The LGC is a consortium of the state’s cities, towns and school districts that provides insurance risk pools for its members. It also has one of the biggest lobbying footprints in Concord. Several Concord law firms have provided lobbying on behalf of the LGC and its subsidiaries, most notably the New Hampshire Municipal Association.

But Bragdon says the LGC and NHMA will soon split into separate entities, leaving the LGC to operate the insurance pools without the lobbying component. That, he says, will clear the way for him to vote, conflict-free, on issues in which the NHMA has an interest. He makes it sound like he’ll have no conflicts beyond those encountered by the average citizen-legislator.

Unfortunately, that’s not how most people will see it. As Senate president, Bragdon can influence the direction and outcome of legislation through more than just his vote. He controls the Senate’s agenda, committee appointments and calendar, among other things. He’s in a position to steer legislation in whichever direction suits him – or his employer.

Former Senate Majority Leader Robert Clegg, a Hudson Republican, put it this way: “Even if he recuses himself, he’s in the ability, as presiding officer, to know where the votes are lining up, and that’s an advantage no one in a competitive business should have,” Clegg said. “He should take the job and resign the seat. I don’t have any animosity towards Peter, and think he’s done a good job as Senate president. I just don’t see how it’s sustainable for him to do both.”

Indeed, to suggest that even a technically sequestered LGC has no interest in what happens in the Statehouse is simply ludicrous.

Especially given the LGC’s ongoing battle with the state’s Bureau of Securities Regulation over insurance pools the LGC has operated on behalf of its members. The BSR argued – and a hearing officer agreed – that the LGC’s insurance operations hoarded millions more in reserves than it needed to meet potential claims. The LGC was ordered to repay $50 million to its members, a ruling it appealed to the state Supreme Court on Monday.

Bragdon’s hiring puts the state in the embarrassing position of having its most powerful legislator leading an organization that is suing the executive branch in a case that is going before the state’s highest court; that’s the kind of thing that can turn a state into a laughing stock.

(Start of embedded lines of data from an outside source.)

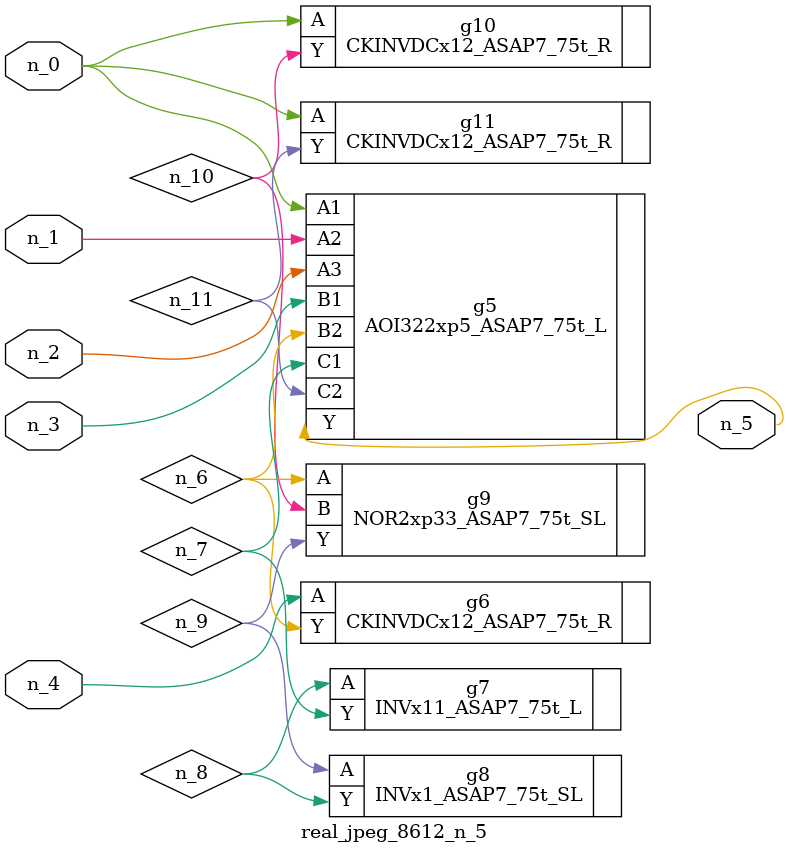
<source format=v>
module real_jpeg_8612_n_5 (n_4, n_0, n_1, n_2, n_3, n_5);

input n_4;
input n_0;
input n_1;
input n_2;
input n_3;

output n_5;

wire n_8;
wire n_11;
wire n_6;
wire n_7;
wire n_10;
wire n_9;

AOI322xp5_ASAP7_75t_L g5 ( 
.A1(n_0),
.A2(n_1),
.A3(n_2),
.B1(n_3),
.B2(n_6),
.C1(n_7),
.C2(n_11),
.Y(n_5)
);

CKINVDCx12_ASAP7_75t_R g10 ( 
.A(n_0),
.Y(n_10)
);

CKINVDCx12_ASAP7_75t_R g11 ( 
.A(n_0),
.Y(n_11)
);

CKINVDCx12_ASAP7_75t_R g6 ( 
.A(n_4),
.Y(n_6)
);

NOR2xp33_ASAP7_75t_SL g9 ( 
.A(n_6),
.B(n_10),
.Y(n_9)
);

INVx11_ASAP7_75t_L g7 ( 
.A(n_8),
.Y(n_7)
);

INVx1_ASAP7_75t_SL g8 ( 
.A(n_9),
.Y(n_8)
);


endmodule
</source>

Further thickening the plot is the question of which master Bragdon would be serving if he tried to do both. Here’s a hint: The LGC job will pay him $180,000 a year; he’ll earn $125 per year as Senate president.

The Bragdon hiring also says something about the LGC, and it might be this: They’ve decided to spend $180,000 to do their Senate lobbying from the inside. That, at least, is how it will look to some and will continue to appear so long as Bragdon stays on as the Senate’s leader.

We also wonder what the hiring says as a possible precedent: Will some of the other deep-pocketed trade organizations – those representing banking, real estate or health care industries, perhaps – start a bidding war to secure the “services” of other senators?

People will undoubtedly question whether Bragdon can legally serve in both capacities, and the answer, sadly, is probably “yes.” The legislature sets its own conflict-of-interest guidelines and employment is one of the exemptions. But not being illegal and being right are not the same thing.

This deal, borne in the state’s ethical vacuum, points out the need for passage of a tough, broad conflict-of-interest and ethics law to prevent arrangements such as this that undermine public confidence in our government institutions.

Maybe we in New Hampshire don’t have very high ethical expectations of our legislators, but that doesn’t mean we don’t have any. The LGC-Bragdon arrangement intuitively fails to meet – and vastly lowers – the principles behind the tepid standards we do have.

The LGC Board of Directors – chaired by Hollis-Brookline School Board Chairman Thomas Enright – also has an opportunity here. They could change the organization’s public perception – currently something akin to an ethically-bankrupt cartel – by asking Bragdon to step down from the Senate, or at least the presidency.

This is also the juncture, it seems, where we learn whether Bragdon is, after all, the man of unquestioned integrity that so many of his supporters thought he was.